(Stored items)
..............................

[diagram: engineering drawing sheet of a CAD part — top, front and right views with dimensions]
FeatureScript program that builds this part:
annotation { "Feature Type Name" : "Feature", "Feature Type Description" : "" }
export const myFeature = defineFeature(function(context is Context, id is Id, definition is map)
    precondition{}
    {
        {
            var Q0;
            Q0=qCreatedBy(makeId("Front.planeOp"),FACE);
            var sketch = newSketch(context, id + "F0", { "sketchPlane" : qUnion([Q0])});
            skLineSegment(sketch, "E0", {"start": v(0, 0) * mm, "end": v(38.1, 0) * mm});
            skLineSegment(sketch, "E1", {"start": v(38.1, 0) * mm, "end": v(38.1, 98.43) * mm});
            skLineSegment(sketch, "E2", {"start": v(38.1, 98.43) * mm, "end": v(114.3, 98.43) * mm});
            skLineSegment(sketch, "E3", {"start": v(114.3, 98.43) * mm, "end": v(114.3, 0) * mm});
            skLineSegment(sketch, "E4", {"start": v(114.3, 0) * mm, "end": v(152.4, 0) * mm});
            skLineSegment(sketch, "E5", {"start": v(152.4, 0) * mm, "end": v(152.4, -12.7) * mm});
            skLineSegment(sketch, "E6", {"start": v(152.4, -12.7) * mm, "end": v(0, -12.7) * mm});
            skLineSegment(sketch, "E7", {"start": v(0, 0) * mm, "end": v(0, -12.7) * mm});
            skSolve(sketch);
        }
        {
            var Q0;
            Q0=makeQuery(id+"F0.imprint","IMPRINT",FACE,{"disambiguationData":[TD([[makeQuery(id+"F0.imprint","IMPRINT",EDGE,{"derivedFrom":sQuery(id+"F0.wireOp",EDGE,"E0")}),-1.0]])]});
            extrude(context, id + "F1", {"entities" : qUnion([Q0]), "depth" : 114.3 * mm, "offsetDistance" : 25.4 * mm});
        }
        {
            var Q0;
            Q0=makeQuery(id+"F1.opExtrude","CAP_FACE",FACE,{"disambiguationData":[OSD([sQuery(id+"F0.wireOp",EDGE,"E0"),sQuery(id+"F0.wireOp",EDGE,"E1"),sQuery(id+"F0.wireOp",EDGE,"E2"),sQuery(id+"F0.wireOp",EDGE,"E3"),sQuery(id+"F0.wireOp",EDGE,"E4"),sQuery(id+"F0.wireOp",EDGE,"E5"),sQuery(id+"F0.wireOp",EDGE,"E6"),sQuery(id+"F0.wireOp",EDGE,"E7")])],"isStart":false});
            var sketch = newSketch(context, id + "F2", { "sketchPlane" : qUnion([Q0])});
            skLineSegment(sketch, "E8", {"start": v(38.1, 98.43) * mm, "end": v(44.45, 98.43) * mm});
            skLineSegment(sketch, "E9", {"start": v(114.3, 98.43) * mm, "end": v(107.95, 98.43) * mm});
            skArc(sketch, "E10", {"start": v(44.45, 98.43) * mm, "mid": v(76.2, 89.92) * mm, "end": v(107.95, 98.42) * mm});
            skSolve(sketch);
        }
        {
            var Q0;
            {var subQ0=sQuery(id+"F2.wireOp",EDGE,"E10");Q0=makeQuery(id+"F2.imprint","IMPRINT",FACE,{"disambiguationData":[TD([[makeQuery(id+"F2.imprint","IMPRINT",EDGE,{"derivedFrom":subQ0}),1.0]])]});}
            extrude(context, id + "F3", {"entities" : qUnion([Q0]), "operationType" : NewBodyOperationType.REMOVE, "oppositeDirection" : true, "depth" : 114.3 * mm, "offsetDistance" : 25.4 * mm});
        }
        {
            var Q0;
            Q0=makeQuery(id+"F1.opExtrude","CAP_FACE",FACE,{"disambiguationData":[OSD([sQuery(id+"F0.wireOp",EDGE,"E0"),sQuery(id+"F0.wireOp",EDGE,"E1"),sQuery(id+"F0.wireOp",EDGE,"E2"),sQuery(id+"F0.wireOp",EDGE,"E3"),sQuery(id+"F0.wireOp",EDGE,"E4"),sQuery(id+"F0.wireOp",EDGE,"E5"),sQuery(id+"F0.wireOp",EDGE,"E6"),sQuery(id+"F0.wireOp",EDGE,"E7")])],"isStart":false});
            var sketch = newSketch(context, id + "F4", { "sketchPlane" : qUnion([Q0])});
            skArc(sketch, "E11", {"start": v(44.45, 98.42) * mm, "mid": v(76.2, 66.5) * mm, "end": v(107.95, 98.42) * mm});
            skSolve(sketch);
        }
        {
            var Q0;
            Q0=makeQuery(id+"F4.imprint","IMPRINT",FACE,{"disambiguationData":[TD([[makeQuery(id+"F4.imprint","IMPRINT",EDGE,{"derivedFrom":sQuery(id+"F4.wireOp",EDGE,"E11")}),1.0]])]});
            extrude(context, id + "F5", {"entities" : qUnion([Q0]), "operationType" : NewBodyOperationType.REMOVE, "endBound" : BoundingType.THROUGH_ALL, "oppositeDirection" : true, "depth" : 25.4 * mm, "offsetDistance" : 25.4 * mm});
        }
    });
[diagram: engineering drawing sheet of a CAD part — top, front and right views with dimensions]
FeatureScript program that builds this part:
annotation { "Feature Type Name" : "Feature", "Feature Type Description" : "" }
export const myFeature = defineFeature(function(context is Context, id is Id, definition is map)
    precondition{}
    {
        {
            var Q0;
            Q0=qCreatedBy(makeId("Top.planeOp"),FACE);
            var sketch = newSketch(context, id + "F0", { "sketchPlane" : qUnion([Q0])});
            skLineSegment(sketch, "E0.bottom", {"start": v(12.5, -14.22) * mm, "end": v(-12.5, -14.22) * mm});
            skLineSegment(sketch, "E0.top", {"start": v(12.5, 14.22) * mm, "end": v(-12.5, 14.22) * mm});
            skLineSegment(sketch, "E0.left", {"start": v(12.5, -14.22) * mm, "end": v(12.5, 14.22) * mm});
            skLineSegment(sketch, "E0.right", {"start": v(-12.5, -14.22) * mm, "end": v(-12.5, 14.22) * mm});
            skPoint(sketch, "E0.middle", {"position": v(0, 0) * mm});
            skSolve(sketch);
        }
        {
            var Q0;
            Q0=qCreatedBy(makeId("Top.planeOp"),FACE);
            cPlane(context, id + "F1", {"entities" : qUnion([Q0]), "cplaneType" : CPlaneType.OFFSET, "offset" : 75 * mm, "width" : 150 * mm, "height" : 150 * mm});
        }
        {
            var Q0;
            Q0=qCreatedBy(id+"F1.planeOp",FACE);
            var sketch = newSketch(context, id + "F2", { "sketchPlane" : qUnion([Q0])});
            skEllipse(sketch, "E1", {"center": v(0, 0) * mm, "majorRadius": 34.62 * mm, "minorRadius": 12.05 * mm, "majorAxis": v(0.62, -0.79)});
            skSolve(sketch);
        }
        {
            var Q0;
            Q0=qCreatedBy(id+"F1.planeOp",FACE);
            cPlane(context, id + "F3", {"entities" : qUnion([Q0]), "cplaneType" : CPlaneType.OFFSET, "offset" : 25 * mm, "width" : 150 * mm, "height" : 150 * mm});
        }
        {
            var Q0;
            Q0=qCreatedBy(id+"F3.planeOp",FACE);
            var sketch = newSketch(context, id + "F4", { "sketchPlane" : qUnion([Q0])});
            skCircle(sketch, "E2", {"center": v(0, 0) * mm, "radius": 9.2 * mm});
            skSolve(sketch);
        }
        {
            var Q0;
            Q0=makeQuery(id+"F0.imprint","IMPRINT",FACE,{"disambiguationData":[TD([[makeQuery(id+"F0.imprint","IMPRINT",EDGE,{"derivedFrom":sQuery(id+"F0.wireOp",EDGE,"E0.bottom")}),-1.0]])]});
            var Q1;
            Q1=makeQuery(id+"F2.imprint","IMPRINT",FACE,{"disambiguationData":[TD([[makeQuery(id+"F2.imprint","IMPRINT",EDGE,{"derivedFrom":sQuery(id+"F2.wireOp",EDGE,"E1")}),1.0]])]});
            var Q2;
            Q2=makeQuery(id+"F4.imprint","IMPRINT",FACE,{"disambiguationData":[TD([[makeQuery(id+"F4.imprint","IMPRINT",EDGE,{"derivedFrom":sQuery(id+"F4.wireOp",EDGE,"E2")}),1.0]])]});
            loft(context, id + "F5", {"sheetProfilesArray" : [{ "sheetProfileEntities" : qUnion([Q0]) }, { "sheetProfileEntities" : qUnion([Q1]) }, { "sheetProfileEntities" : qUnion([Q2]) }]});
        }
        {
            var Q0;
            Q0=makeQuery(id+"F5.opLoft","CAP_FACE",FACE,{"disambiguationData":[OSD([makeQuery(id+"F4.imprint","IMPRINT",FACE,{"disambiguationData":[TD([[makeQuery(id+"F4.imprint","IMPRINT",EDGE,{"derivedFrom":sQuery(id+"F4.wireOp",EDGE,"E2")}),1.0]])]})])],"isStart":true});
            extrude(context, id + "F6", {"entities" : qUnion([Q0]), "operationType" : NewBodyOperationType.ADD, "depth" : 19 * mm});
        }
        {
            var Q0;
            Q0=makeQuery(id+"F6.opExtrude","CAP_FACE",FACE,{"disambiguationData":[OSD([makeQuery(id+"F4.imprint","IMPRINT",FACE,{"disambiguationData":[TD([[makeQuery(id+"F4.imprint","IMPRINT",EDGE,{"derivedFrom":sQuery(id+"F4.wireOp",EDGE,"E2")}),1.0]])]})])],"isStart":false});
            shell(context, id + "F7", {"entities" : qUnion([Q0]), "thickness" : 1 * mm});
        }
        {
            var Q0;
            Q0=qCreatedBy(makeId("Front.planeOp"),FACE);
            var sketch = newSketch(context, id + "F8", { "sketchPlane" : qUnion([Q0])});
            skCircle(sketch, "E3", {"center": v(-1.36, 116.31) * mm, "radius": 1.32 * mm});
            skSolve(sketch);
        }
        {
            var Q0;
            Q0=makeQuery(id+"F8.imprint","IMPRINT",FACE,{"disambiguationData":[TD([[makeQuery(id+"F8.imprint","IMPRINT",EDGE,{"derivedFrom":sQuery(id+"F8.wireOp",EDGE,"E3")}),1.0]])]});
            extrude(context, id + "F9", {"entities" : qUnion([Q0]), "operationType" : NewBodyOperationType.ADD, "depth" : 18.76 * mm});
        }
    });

..............................

**What is expected**
Convert the data, from its first line through the line that contains "v(107.95, 98.43) *", into a JSON list of strings with one string per line and blank lines omitted.

**In response**
[
  "[diagram: engineering drawing sheet of a CAD part — top, front and right views with dimensions]",
  "FeatureScript program that builds this part:",
  "annotation { \"Feature Type Name\" : \"Feature\", \"Feature Type Description\" : \"\" }",
  "export const myFeature = defineFeature(function(context is Context, id is Id, definition is map)",
  "    precondition{}",
  "    {",
  "        {",
  "            var Q0;",
  "            Q0=qCreatedBy(makeId(\"Front.planeOp\"),FACE);",
  "            var sketch = newSketch(context, id + \"F0\", { \"sketchPlane\" : qUnion([Q0])});",
  "            skLineSegment(sketch, \"E0\", {\"start\": v(0, 0) * mm, \"end\": v(38.1, 0) * mm});",
  "            skLineSegment(sketch, \"E1\", {\"start\": v(38.1, 0) * mm, \"end\": v(38.1, 98.43) * mm});",
  "            skLineSegment(sketch, \"E2\", {\"start\": v(38.1, 98.43) * mm, \"end\": v(114.3, 98.43) * mm});",
  "            skLineSegment(sketch, \"E3\", {\"start\": v(114.3, 98.43) * mm, \"end\": v(114.3, 0) * mm});",
  "            skLineSegment(sketch, \"E4\", {\"start\": v(114.3, 0) * mm, \"end\": v(152.4, 0) * mm});",
  "            skLineSegment(sketch, \"E5\", {\"start\": v(152.4, 0) * mm, \"end\": v(152.4, -12.7) * mm});",
  "            skLineSegment(sketch, \"E6\", {\"start\": v(152.4, -12.7) * mm, \"end\": v(0, -12.7) * mm});",
  "            skLineSegment(sketch, \"E7\", {\"start\": v(0, 0) * mm, \"end\": v(0, -12.7) * mm});",
  "            skSolve(sketch);",
  "        }",
  "        {",
  "            var Q0;",
  "            Q0=makeQuery(id+\"F0.imprint\",\"IMPRINT\",FACE,{\"disambiguationData\":[TD([[makeQuery(id+\"F0.imprint\",\"IMPRINT\",EDGE,{\"derivedFrom\":sQuery(id+\"F0.wireOp\",EDGE,\"E0\")}),-1.0]])]});",
  "            extrude(context, id + \"F1\", {\"entities\" : qUnion([Q0]), \"depth\" : 114.3 * mm, \"offsetDistance\" : 25.4 * mm});",
  "        }",
  "        {",
  "            var Q0;",
  "            Q0=makeQuery(id+\"F1.opExtrude\",\"CAP_FACE\",FACE,{\"disambiguationData\":[OSD([sQuery(id+\"F0.wireOp\",EDGE,\"E0\"),sQuery(id+\"F0.wireOp\",EDGE,\"E1\"),sQuery(id+\"F0.wireOp\",EDGE,\"E2\"),sQuery(id+\"F0.wireOp\",EDGE,\"E3\"),sQuery(id+\"F0.wireOp\",EDGE,\"E4\"),sQuery(id+\"F0.wireOp\",EDGE,\"E5\"),sQuery(id+\"F0.wireOp\",EDGE,\"E6\"),sQuery(id+\"F0.wireOp\",EDGE,\"E7\")])],\"isStart\":false});",
  "            var sketch = newSketch(context, id + \"F2\", { \"sketchPlane\" : qUnion([Q0])});",
  "            skLineSegment(sketch, \"E8\", {\"start\": v(38.1, 98.43) * mm, \"end\": v(44.45, 98.43) * mm});",
  "            skLineSegment(sketch, \"E9\", {\"start\": v(114.3, 98.43) * mm, \"end\": v(107.95, 98.43) * mm});"
]